**QUOTED PASSAGE**

Ruppy: Teaching old dogs new tricks

Getting disparate groups to work together can be a daunting challenge. Anyone who has been through a practice merger can attest to this. But next time you are sitting in a meeting and you hear someone say, “Our cultures are too different” or “This is impossible; they have a different view of the universe,” think about Ruppy.

The world's first transgenic dog, Ruppy (for “Ruby Puppy”) made his debut alongside four of his fellow transgenic brothers and sisters in April 2009. A team of scientists led by Byeong-Chun Lee of Seoul National University in South Korea created the transgenic dogs through the use of retroviral integration to transfer a fluorescent gene—normally expressed by sea anemones—into dog fibroblast cell nuclei. The fibroblast cells' nuclei were then introduced into separate dog egg cells, which had had their original nuclei removed. After the egg cells had divided, the cloned embryo was implanted into a surrogate mother. The transferred gene codes for a fluorescent protein that glows red under ultraviolet light when it is expressed.

Scientists are interested in using the transgenic dogs as models to study human disease and cancer pathogenesis. Transgenesis is a notoriously laborious and expensive method of studying gene expression. The scientists began with 344 embryos, which they implanted into 20 dogs; this resulted in only seven pregnancies. One of the fetuses died in utero, while an 11-week-old puppy died due to complications from pneumonia. Five of the puppies survived in utero and are alive and healthy, and will soon begin to give birth to the next generation of fluorescent puppies.

Aside from the low efficiency of cloning (just 1.7% of the embryos came to term), another common problem is controlling where the cloned gene inserts into the nuclear DNA. The team of scientists responsible for the creation of the transgenic puppies used a retrovirus to insert the gene into the canine nuclear DNA, but they were unable to control where the virus inserted into the gene. Presumably, this would prevent researchers from using the transgenic dog as a model to study the role of gene deletion in cancer pathogenesis or using the dog model to study mutant forms of a gene. These knockout procedures, also known as gene targeting, are commonly performed in mice and rats.

Despite the limitations, the production of a transgenic dog model is considered to be an important accomplishment in showing that cloning and transgenesis can be applied to a wide range of mammals. Through the combination of a special fluorescent gene and a puppy, we now have a model (albeit an imperfect one) to study cancer and other pathological processes.

If two such different organisms can be combined to produce a working model for studying disease mechanisms, why should effective interdisciplinary collaboration between nursing staff and physicians be so difficult to achieve?

Research suggests that health care can be improved and patient harm reduced when health professionals successfully collaborate across professional boundaries. A recent study in the Journal of Interprofessional Care (Reeves et al., 2009) included more than 155 hours of observation and 47 interviews from a variety of health professionals. The investigators found that interprofessional interactions were “terse” and consisted of “unilateral comments from physicians to other health professionals.”

In contrast, interactions between other health professionals were “richer and lengthier” and comprised negotiations. The benefits of interdisciplinary collaboration include improved job satisfaction for clinicians and higher quality of care for patients.

As with transgenesis, the process of achieving interprofessional collaboration is not likely to be without complications. But by focusing our efforts on teamwork, communication, and strong relationships, successful collaboration between clinicians and other providers can be achieved. After all, if a chimera of a cnidarian and a canine can make a glow-in-the-dark doggie, anything's possible.

**COLLECTED MATERIAL**
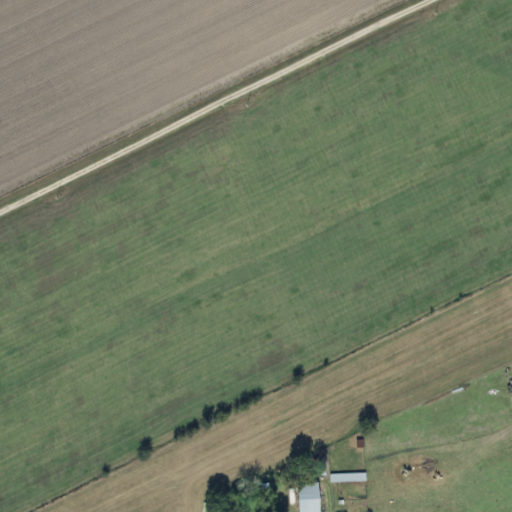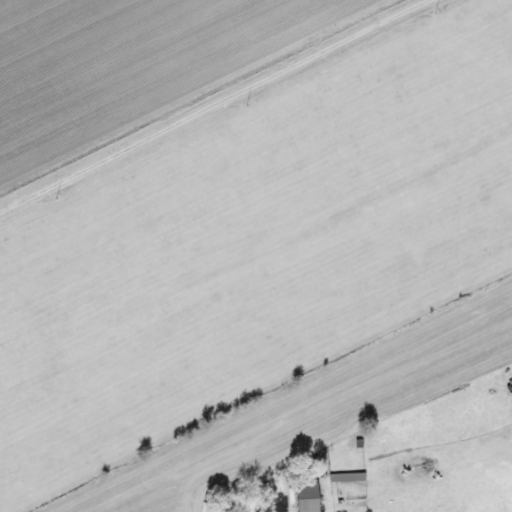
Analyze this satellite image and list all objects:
road: (214, 104)
building: (353, 476)
building: (310, 496)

**TASK DIRECTIONS**
In the article on Ruppy, why would the transgenic dogs presumably be unusable as a model for studying the role of gene deletion in cancer pathogenesis? Answer in one to three sentences.

**TASK SOLUTION**
The scientists used a retrovirus to insert the fluorescent gene into the canine nuclear DNA, but they could not control where the virus inserted it. That lack of control would presumably prevent researchers from using the dogs to study gene deletion in cancer pathogenesis or mutant forms of a gene.